The case remained buried until FBI Director Kash Patel, confirmed in February 2025, requested a briefing on sensitive matters and directed its resumption upon discovering its independent nature.

Tommy Flynn
John Bolton speaking at the 2015 (CPAC)
John Bolton speaking at the 2015 Conservative Political Action Conference (CPAC) in National Harbor, Maryland. -- Gage Skidmore

The raids on former National Security Adviser John Bolton's home and office reportedly stem from a long-dormant FBI probe into allegations he transferred highly sensitive classified documents from his White House desk to his wife and daughter via a private server before his September 2019 departure.
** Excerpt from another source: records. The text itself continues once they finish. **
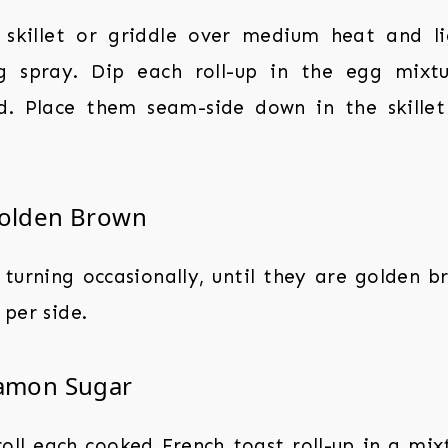
 skillet or griddle over medium heat and li
g spray. Dip each roll-up in the egg mixtur
d. Place them seam-side down in the skille
Golden Brown
 turning occasionally, until they are golden b
per side.
namon Sugar
roll each cooked French toast roll-up in a mi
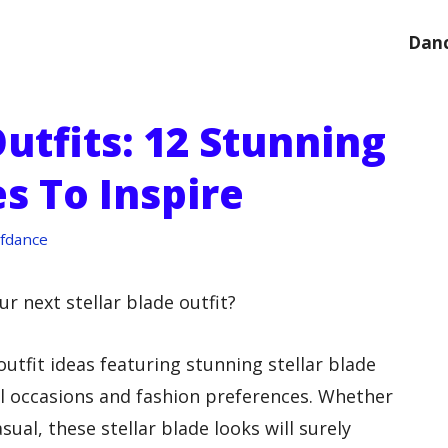
Danc
Outfits: 12 Stunning
s To Inspire
fdance
ur next stellar blade outfit?
outfit ideas featuring stunning stellar blade
all occasions and fashion preferences. Whether
sual, these stellar blade looks will surely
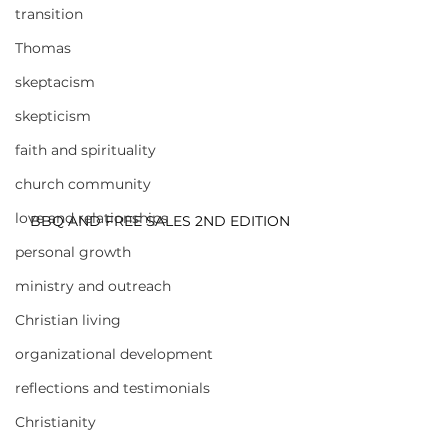
transition
Thomas
skeptacism
skepticism
faith and spirituality
church community
love and relationships
BBQ AND FREE SALES 2ND EDITION
personal growth
ministry and outreach
Christian living
organizational development
reflections and testimonials
Christianity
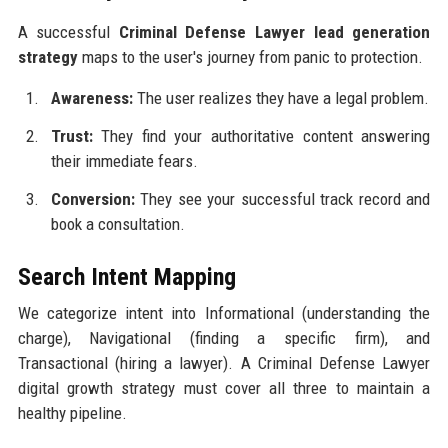
A successful
Criminal Defense Lawyer lead generation
strategy
maps to the user's journey from panic to protection.
Awareness:
The user realizes they have a legal problem.
Trust:
They find your authoritative content answering
their immediate fears.
Conversion:
They see your successful track record and
book a consultation.
Search Intent Mapping
We categorize intent into Informational (understanding the
charge), Navigational (finding a specific firm), and
Transactional (hiring a lawyer). A Criminal Defense Lawyer
digital growth strategy must cover all three to maintain a
healthy pipeline.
This misconduct, uncovered in 2020 through specialized intelligence, posed significant risks to U.S. national security and formed the basis of an "air-tight" case separate from a prior investigation into his 2020 memoir, "The Room Where It Happened."

The investigation launched in 2020 but was shelved by the Biden administration, which made no effort to retrieve the materials despite probable cause, according to senior FBI officials. “The [Biden administration] had probable cause to know that he had taken material that was detrimental to the national security of the United States, and they made no effort to retrieve it,” a senior FBI official stated. “That was a friendly administration to [Bolton.] They kept bashing [President Trump] the entire time for ‘weaponizing law enforcement,’ and they — by politically stopping a righteous investigation — are the ones who weaponized law enforcement,” the official alleged.

The case remained buried until FBI Director Kash Patel, confirmed in February 2025, requested a briefing on sensitive matters and directed its resumption upon discovering its independent nature. As part of this revival, federal agents raided Bolton's Maryland home and D.C. office on August 22, 2025, recovering substantial potential evidence to strengthen the case against him, though no charges are reportedly planned for his family.

Bolton, who served under President Trump from April 2018 to September 2019, has since become a vocal critic, ironically questioning the trustworthiness of appointees like Kash Patel with classified information. In a scathing Wall Street Journal op-ed titled "Kash Patel Doesn’t Belong at the FBI," Bolton campaigned against Patel's nomination, stating to media outlets that the Senate should reject it "100-0." He has similarly raised concerns about figures like Attorney General Pam Bondi, highlighting perceived risks in handling sensitive national security matters, even as he faces scrutiny for his own alleged violations.

This development emphasizes President Trump's administration's dedication to impartial enforcement of laws protecting classified information, addressing oversights from the prior administration.